**PROVIDED DATA**
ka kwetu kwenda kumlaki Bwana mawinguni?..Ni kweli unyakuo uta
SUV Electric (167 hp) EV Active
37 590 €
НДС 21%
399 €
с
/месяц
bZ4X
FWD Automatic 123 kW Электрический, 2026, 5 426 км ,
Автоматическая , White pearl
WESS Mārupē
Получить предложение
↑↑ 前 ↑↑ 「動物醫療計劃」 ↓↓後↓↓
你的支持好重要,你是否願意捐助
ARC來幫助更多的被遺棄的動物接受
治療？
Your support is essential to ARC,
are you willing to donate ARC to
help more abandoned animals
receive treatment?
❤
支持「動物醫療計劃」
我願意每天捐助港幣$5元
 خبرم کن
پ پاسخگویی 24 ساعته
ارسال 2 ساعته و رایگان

**WHAT IS EXPECTED**
Your output should be the lines from the one with "are you willing to donate ARC to" through the last line of the entries above, copied exactly and nothing more.

**THE ANSWER**
are you willing to donate ARC to
help more abandoned animals
receive treatment?
❤
支持「動物醫療計劃」
我願意每天捐助港幣$5元
 خبرم کن
پ پاسخگویی 24 ساعته
ارسال 2 ساعته و رایگان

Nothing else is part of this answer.